Reflecting on all of this, I couldn’t agree more with Pascale who writes in her comment that

there is evidently a confluence of stage and screen work here and remediation in both directions: stage work that (like Katie Mitchell’s) uses ‘filmic’ language, conventions, set design and media, and now it’s new broadcast work that is responding to such work in a way that mirrors it and builds on it.

There’s a great deal more theatre working with these concerns, including two recent favourites of mine, the Kiss and Cry Collective from Belgium who were at the Barbican recently with their ‘live cinema’ production of Cold Blood, and Imitating the Dog’s Night of the Dead Remix. (Which is not to forget how fundamental to all of this the Wooster Group have been, as they remain.) What we have yet to see, however, is any engagement with these ideas from broadcasters or producers of screen performance (although, speaking personally, it’s not for the want of trying).

I very much hope there is the opportunity to explore all of this in discussions and further writing. For the moment, I want to hold on to Monica Michlin’s and Sarah Hatchuel’s important ideas about ‘split’ screens being about connections as much as separations, and about the way they engage with ideas of distance and perspective. Perhaps here, at this time of lockdown, when our awareness of connections and distance and perspectives has been so intensely heightened, is one of the reasons why split screen style has emerged as, in part at least, the language of that lockdown.

Comments

  1. Erin says:

    Ignore my question on part 2 about Sweete – you answered it here!
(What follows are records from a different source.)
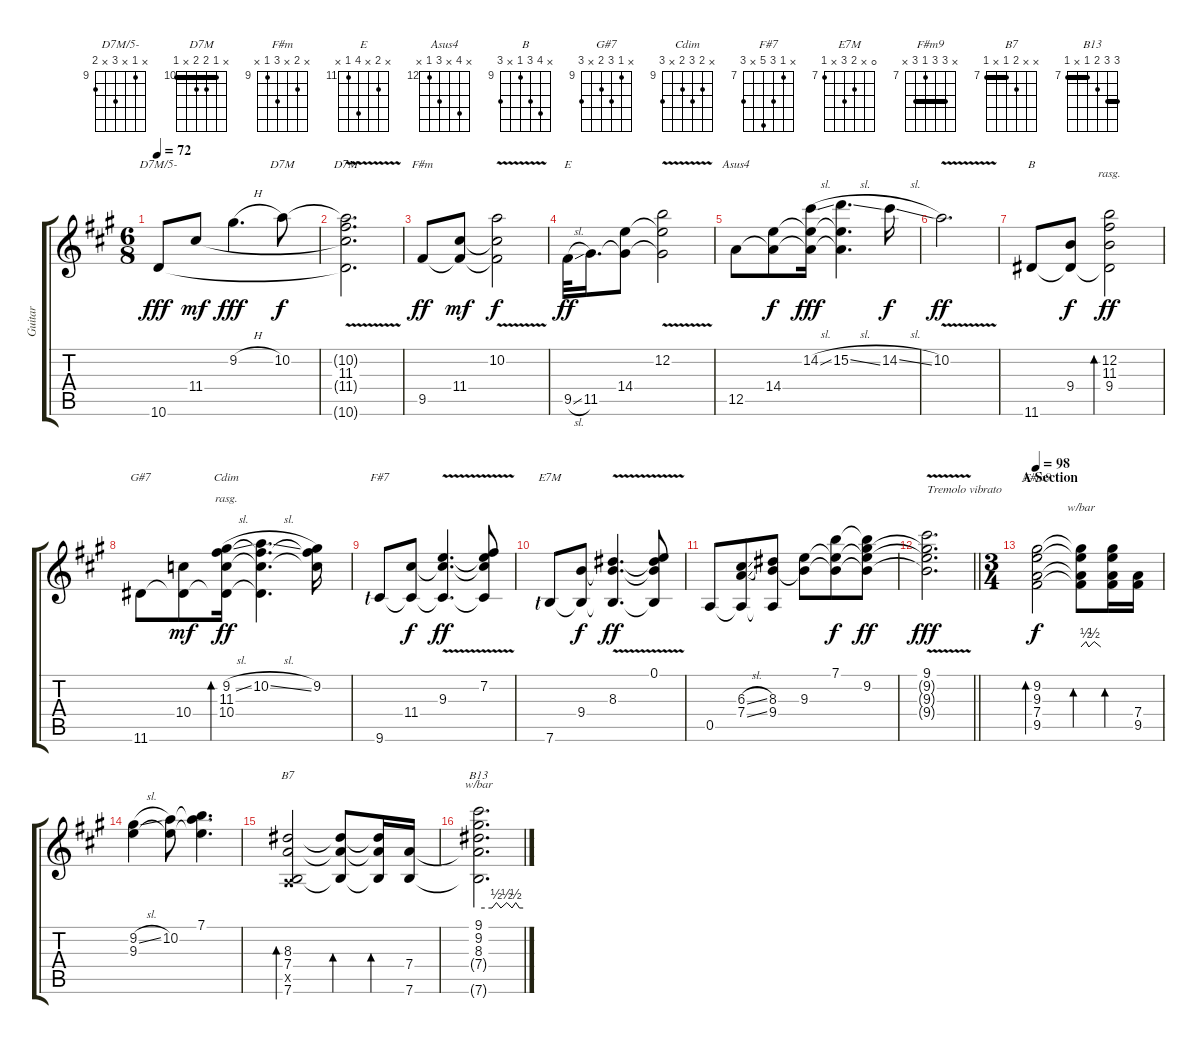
\track ("Guitar" "Guitar") {instrument electricguitarjazz}
\staff {score tabs}
\tuning (E4 B3 G3 D3 A2 E2) {hide}
\chord ("D7M/5-" x 9 x 11 x 10) {firstfret 9}
\chord ("D7M" x 10 x 11 x 10) {firstfret 9}
\chord ("D7M" x 10 11 11 x 10) {firstfret 10 barre 10}
\chord ("F#m" x 10 x 11 9 x) {firstfret 9}
\chord ("E" x 12 x 14 11 x) {firstfret 11}
\chord ("Asus4" x 15 x 14 12 x) {firstfret 12}
\chord ("B" x 12 11 9 x 11) {firstfret 9}
\chord ("G#7" x 9 11 10 x 11) {firstfret 9}
\chord ("Cdim" x 10 11 10 x 11) {firstfret 9}
\chord ("F#7" x 7 9 11 x 9) {firstfret 7}
\chord ("E7M" 0 x 8 9 x 7) {firstfret 7}
\chord ("F#m9" x 9 9 7 9 x) {firstfret 7 barre 9}
\chord ("B7" x x 8 7 x 7) {firstfret 7 barre 7}
\chord ("B13" 9 9 8 7 x 7) {firstfret 7 barre (7 9)}
\ts (6 8)
\tempo 72
\clef g2
\ks f#minor
10.6.8{ch "D7M/5-" dy fff} 11.4.8{dy mf} 9.2{h}.4{d dy fff} 10.2.8{ch "D7M" dy f} |
(10.2{t} 11.3{v} 11.4{t} 10.6{t}).2{d ch "D7M"} |
9.5.8{ch "F#m" dy ff} (11.4 9.5{t}).8{dy mf} (10.2{v} 11.4{t} 9.5{t}).2{dy f} |
9.5{sl}.32{ch "E" dy ff} 11.5.16{d} (14.4 11.5{t}).8 (12.2{v} 14.4{t} 11.5{t}).2 |
12.5.8{ch "Asus4"} (14.4 12.5{t}).8{dy f} (14.2{sl} 14.4{t} 12.5{t}).16{dy fff} (15.2{sl} 14.4{t} 12.5{t}).4{d} 14.2{sl}.16{dy f} |
10.2{v}.2{d dy ff} |
11.6.8{ch "B"} (9.4 11.6{t}).8{dy f} (12.2 11.3 9.4 11.6{t}).2{bd 240 rasg ii dy ff} |
11.6.8{ch "G#7"} (10.4 11.6{t}).8{dy mf} (9.2{sl} 11.3 10.4 11.6{t}).16{bd 60 ch "Cdim" rasg ii dy ff} (10.2{sl} 11.3{t} 10.4{t} 11.6{t}).4{d} (9.2 11.3{t} 10.4{t}).16 |
9.6{lf 1}.8{ch "F#7"} (11.4 9.6{t}).8{dy f} (9.3{v} 11.4{t} 9.6{t}).4{d dy ff} (7.2 9.3{t} 11.4{t} 9.6{t}).8 |
7.6{lf 1}.8{ch "E7M"} (9.4 7.6{t}).8{dy f} (8.3{v} 9.4{t} 7.6{t}).4{d dy ff} (0.1 8.3{t} 9.4{t} 7.6{t}).8 |
0.5.8 (6.3{sl} 7.4{sl} 0.5{t}).8 (8.3 9.4 0.5{t}).8 (9.3 9.4{t}).8 (7.1 9.3{t} 9.4{t}).8{dy f} (7.1{t} 9.2 9.3{t} 9.4{t}).8{dy ff} |
\barLineRight lightlight
(9.1{v} 9.2{t} 9.3{t} 9.4{t}).2{d txt "Tremolo vibrato" dy fff} |
\ts (3 4)
\section ("" "A Section")
\tempo 98
(9.2 9.3 7.4 9.5).2{bd 120 ch "F#m9" dy f} (9.2{t} 9.3{t} 7.4{t} 9.5{t}).8{tbe (custom default 0 0 15 2 24 0 40 2 60 0) bd 120} (9.2{t} 9.3{t} 7.4{t} 9.5{t}).16{bd 120} (7.4 9.5).16 |
(9.2{sl} 9.3).4 (10.2 9.3{t}).8 (7.1 10.2{t} 9.3{t}).4{d} |
(8.3 7.4 0.5{x} 7.6).2{bd 120 ch "B7"} (8.3{t} 7.4{t} 7.6{t}).8{bd 120} (8.3{t} 7.4{t} 7.6{t}).16{bd 120} (7.4 7.6).16 |
(9.1 9.2 8.3 7.4{t} 7.6{t}).2{d tbe (custom default 0 0 18 0 24 2 30 0 38 2 45 0 50 2 55 0 60 0) ch "B13"}
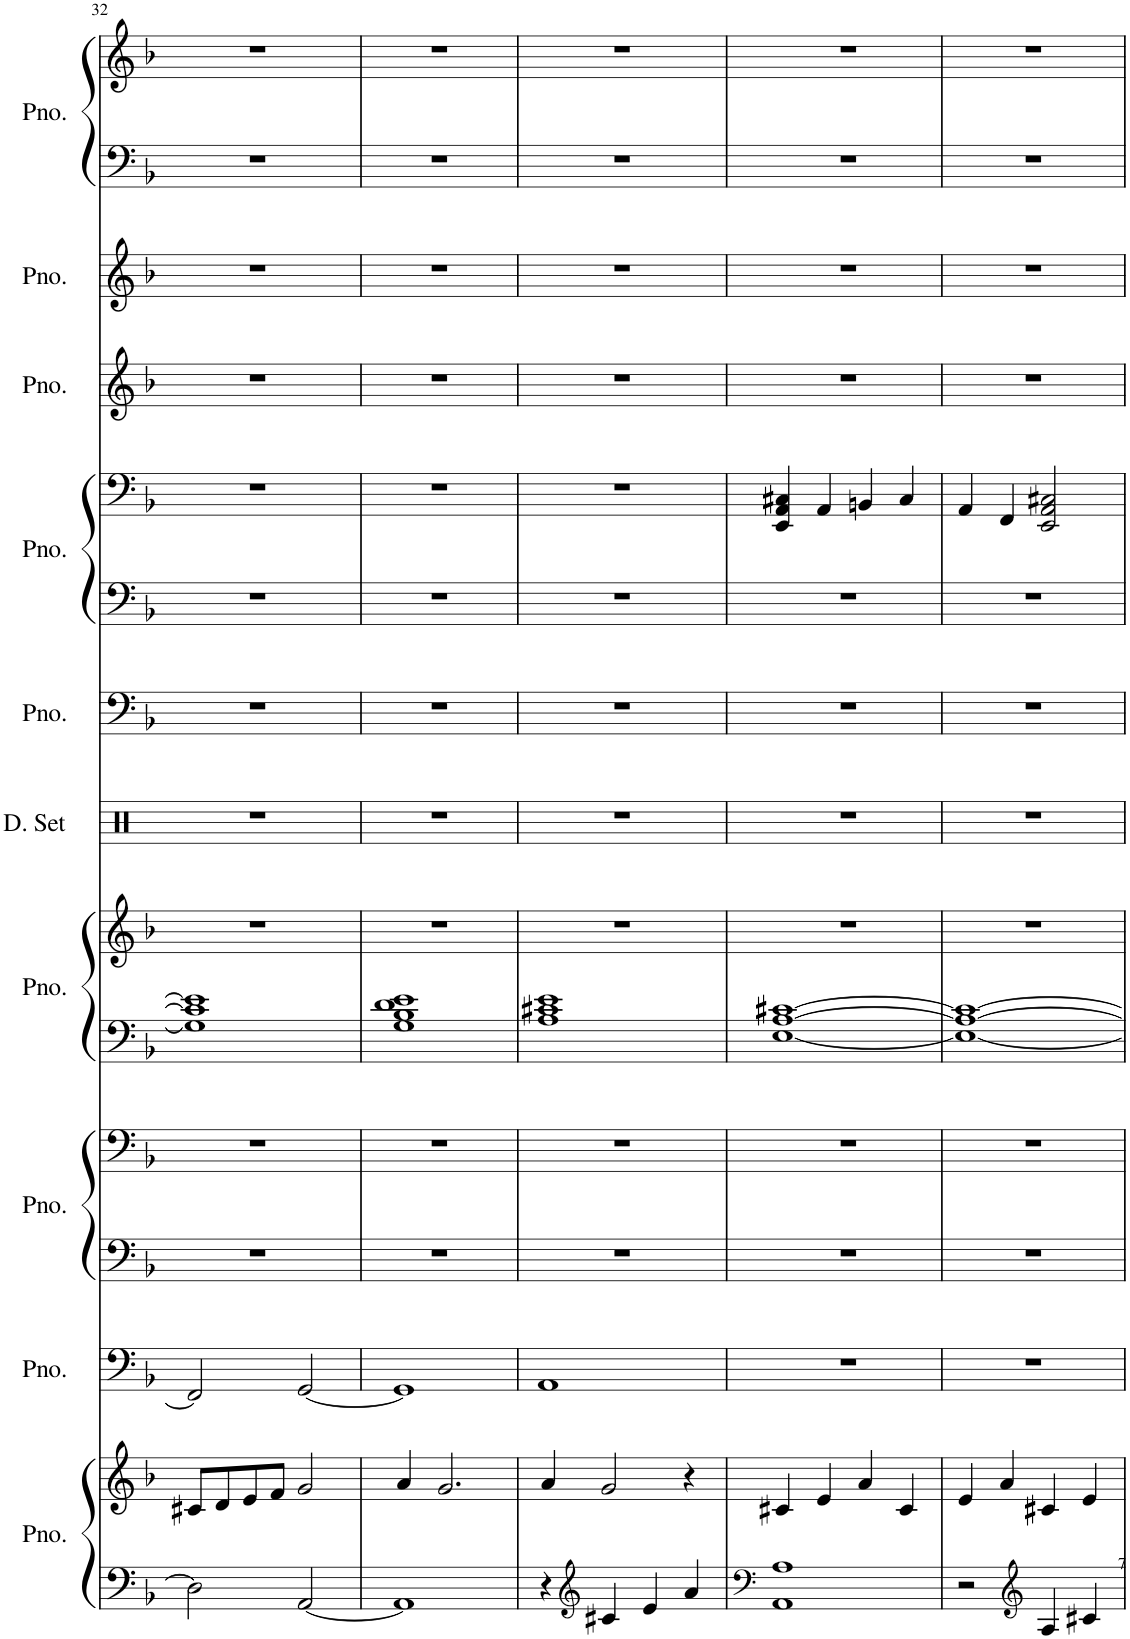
**kern	**kern	**kern	**kern	**kern	**kern	**kern	**kern	**kern	**kern	**kern	**kern	**kern	**kern	**kern
*part10	*part10	*part9	*part8	*part8	*part7	*part7	*part6	*part5	*part4	*part4	*part3	*part2	*part1	*part1
*staff15	*staff14	*staff13	*staff12	*staff11	*staff10	*staff9	*staff8	*staff7	*staff6	*staff5	*staff4	*staff3	*staff2	*staff1
*I"Piano, Pf.	*	*I"Piano, Cb.	*I"Piano, Vla.	*	*I"Piano, Vl.I	*	*I"Drumset, Perc.	*I"Piano, Tp.	*I"Piano, Hn.I	*	*I"Piano, Tr.	*I"Piano, Harp	*I"Piano, Fl.	*
*I'Pno.	*	*I'Pno.	*I'Pno.	*	*I'Pno.	*	*I'D. Set	*I'Pno.	*I'Pno.	*	*I'Pno.	*I'Pno.	*I'Pno.	*
!!LO:PB:g=z
*clefF4	*clefG2	*clefF4	*clefF4	*clefF4	*clefF4	*clefG2	*clefX	*clefF4	*clefF4	*clefF4	*clefG2	*clefG2	*clefF4	*clefG2
*k[b-]	*k[b-]	*k[b-]	*k[b-]	*k[b-]	*k[b-]	*k[b-]	*k[]	*k[b-]	*k[b-]	*k[b-]	*k[b-]	*k[b-]	*k[b-]	*k[b-]
*M4/4	*M4/4	*M4/4	*M4/4	*M4/4	*M4/4	*M4/4	*M4/4	*M4/4	*M4/4	*M4/4	*M4/4	*M4/4	*M4/4	*M4/4
=32	=32	=32	=32	=32	=32	=32	=32	=32	=32	=32	=32	=32	=32	=32
2D\]	8c#X/L	2FF/]	1r	1r	1G] 1c#] 1e]	1r	1r	1r	1r	1r	1r	1r	1r	1r
.	8d/	.	.	.	.	.	.	.	.	.	.	.	.	.
.	8e/	.	.	.	.	.	.	.	.	.	.	.	.	.
.	8f/J	.	.	.	.	.	.	.	.	.	.	.	.	.
[2AA/	2g/	[2GG/	.	.	.	.	.	.	.	.	.	.	.	.
=33	=33	=33	=33	=33	=33	=33	=33	=33	=33	=33	=33	=33	=33	=33
1AA]	4a/	1GG]	1r	1r	1G 1B- 1d 1e	1r	1r	1r	1r	1r	1r	1r	1r	1r
.	2.g/	.	.	.	.	.	.	.	.	.	.	.	.	.
=34	=34	=34	=34	=34	=34	=34	=34	=34	=34	=34	=34	=34	=34	=34
4r	4a/	1AA	1r	1r	1A 1c#X 1e	1r	1r	1r	1r	1r	1r	1r	1r	1r
*clefG2	*	*	*	*	*	*	*	*	*	*	*	*	*	*
4c#X/	2g/	.	.	.	.	.	.	.	.	.	.	.	.	.
4e/	.	.	.	.	.	.	.	.	.	.	.	.	.	.
4a/	4r	.	.	.	.	.	.	.	.	.	.	.	.	.
=35	=35	=35	=35	=35	=35	=35	=35	=35	=35	=35	=35	=35	=35	=35
*clefF4	*	*	*	*	*	*	*	*	*	*	*	*	*	*
1AA 1A	4c#X/	1r	1r	1r	[1E [1A [1c#X	1r	1r	1r	1r	4EE/ 4AA/ 4C#X/	1r	1r	1r	1r
.	4e/	.	.	.	.	.	.	.	.	4AA/	.	.	.	.
.	4a/	.	.	.	.	.	.	.	.	4BBn/	.	.	.	.
.	4c#/	.	.	.	.	.	.	.	.	4C#/	.	.	.	.
=36	=36	=36	=36	=36	=36	=36	=36	=36	=36	=36	=36	=36	=36	=36
2r	4e/	1r	1r	1r	1E_ 1A_ 1c#_	1r	1r	1r	1r	4AA/	1r	1r	1r	1r
.	4a/	.	.	.	.	.	.	.	.	4FF/	.	.	.	.
*clefG2	*	*	*	*	*	*	*	*	*	*	*	*	*	*
4A/	4c#X/	.	.	.	.	.	.	.	.	2EE/ 2AA/ 2C#X/	.	.	.	.
4c#X/	4e/	.	.	.	.	.	.	.	.	.	.	.	.	.
=	=	=	=	=	=	=	=	=	=	=	=	=	=	=
*-	*-	*-	*-	*-	*-	*-	*-	*-	*-	*-	*-	*-	*-	*-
I couldn’t agree more about the connectedness that can emerge from split screen, and I’m going to look up Hatchuel’s book once libraries open again… My favorite parts of Roman Tragedies were the moments in which split screens reconfigured/reconnected characters that were physically and/or emotionally distant — so, the Brutus/Portia and Caesar/Calpurnia scene and then, especially, the bringing together of Antony and Cleopatra right at the end. Thanks again for such an interesting series of posts!